### Data for the task
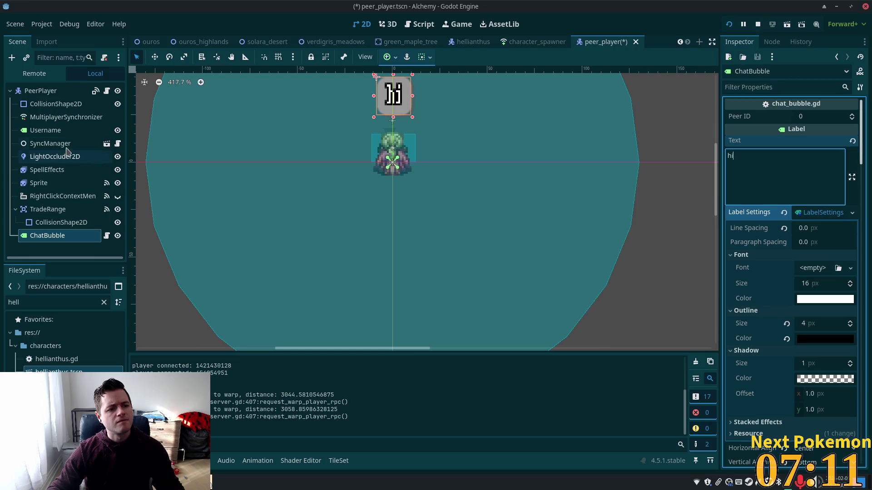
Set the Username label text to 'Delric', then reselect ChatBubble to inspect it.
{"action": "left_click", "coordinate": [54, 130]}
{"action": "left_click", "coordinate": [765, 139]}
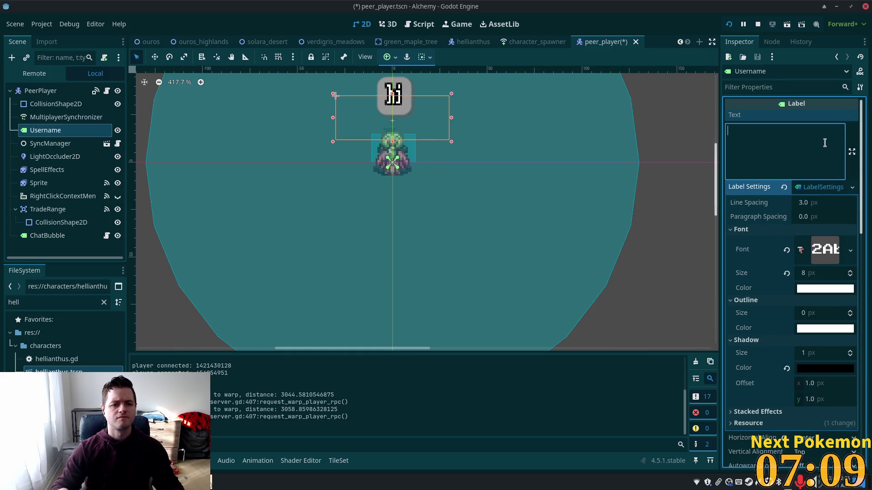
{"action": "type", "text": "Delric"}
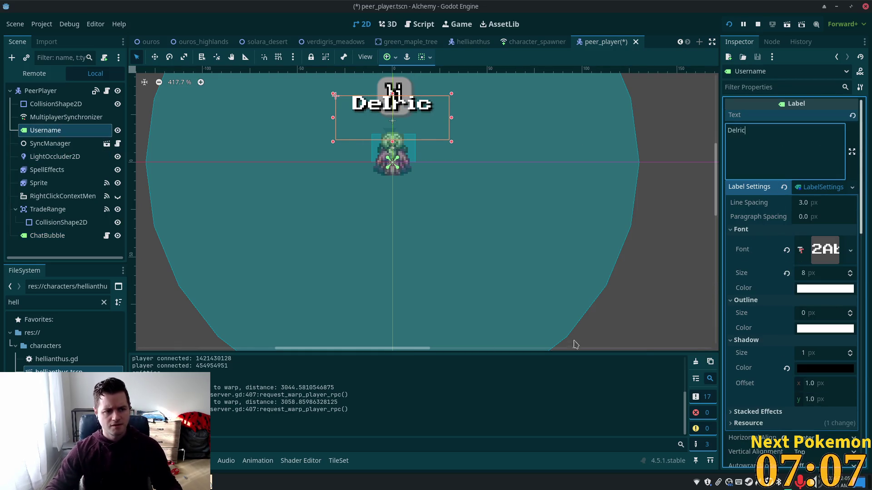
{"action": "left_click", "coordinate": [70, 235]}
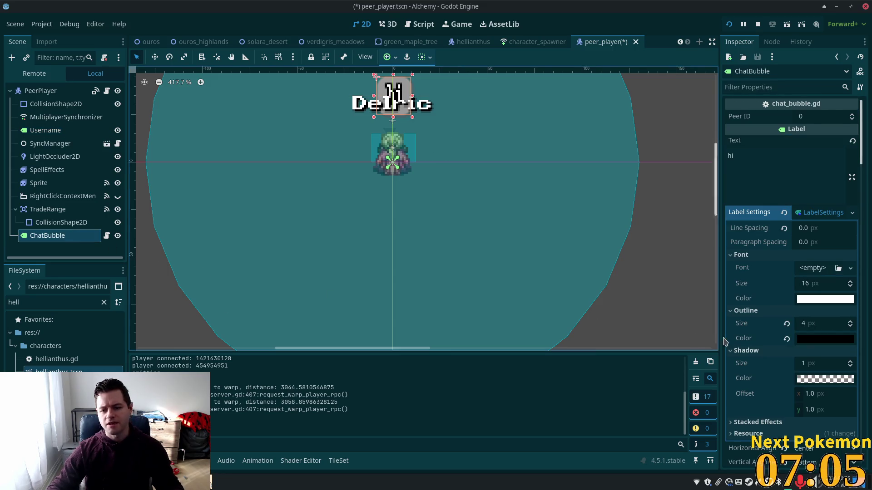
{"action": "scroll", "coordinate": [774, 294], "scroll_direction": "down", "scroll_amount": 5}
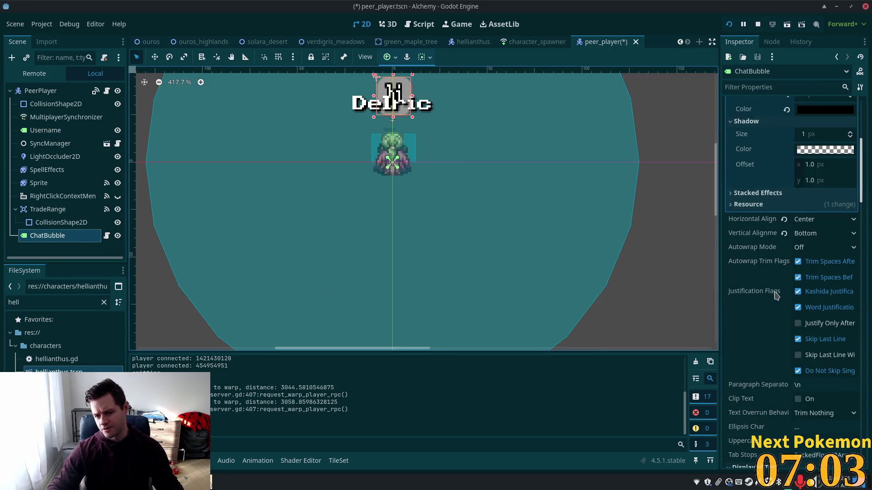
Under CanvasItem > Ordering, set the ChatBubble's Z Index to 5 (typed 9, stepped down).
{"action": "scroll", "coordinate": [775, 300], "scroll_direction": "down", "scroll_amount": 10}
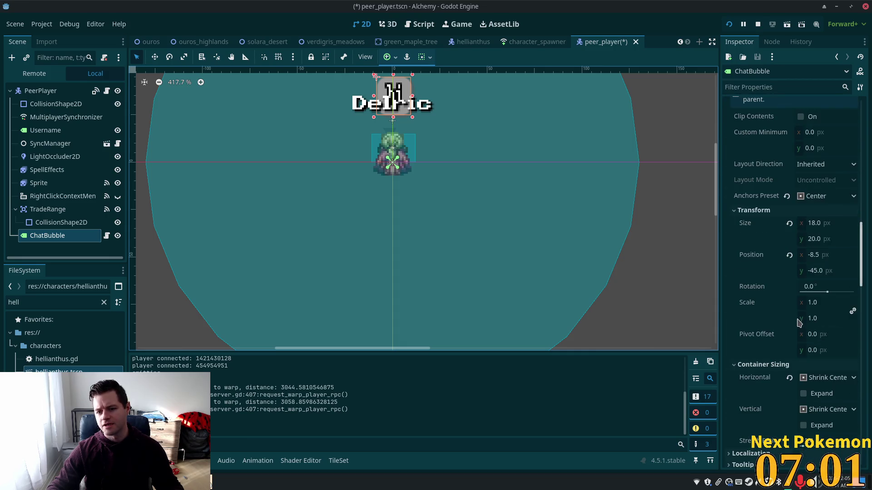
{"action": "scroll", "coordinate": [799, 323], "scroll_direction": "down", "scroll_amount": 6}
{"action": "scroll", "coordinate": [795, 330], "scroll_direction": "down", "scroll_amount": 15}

### Task
The records above, copied word for word without the pictures, are what should be output.

### Solution
Set the Username label text to 'Delric', then reselect ChatBubble to inspect it.
{"action": "left_click", "coordinate": [54, 130]}
{"action": "left_click", "coordinate": [765, 139]}
{"action": "type", "text": "Delric"}
{"action": "left_click", "coordinate": [70, 235]}
{"action": "scroll", "coordinate": [774, 294], "scroll_direction": "down", "scroll_amount": 5}
Under CanvasItem > Ordering, set the ChatBubble's Z Index to 5 (typed 9, stepped down).
{"action": "scroll", "coordinate": [775, 300], "scroll_direction": "down", "scroll_amount": 10}
{"action": "scroll", "coordinate": [799, 323], "scroll_direction": "down", "scroll_amount": 6}
{"action": "scroll", "coordinate": [795, 330], "scroll_direction": "down", "scroll_amount": 15}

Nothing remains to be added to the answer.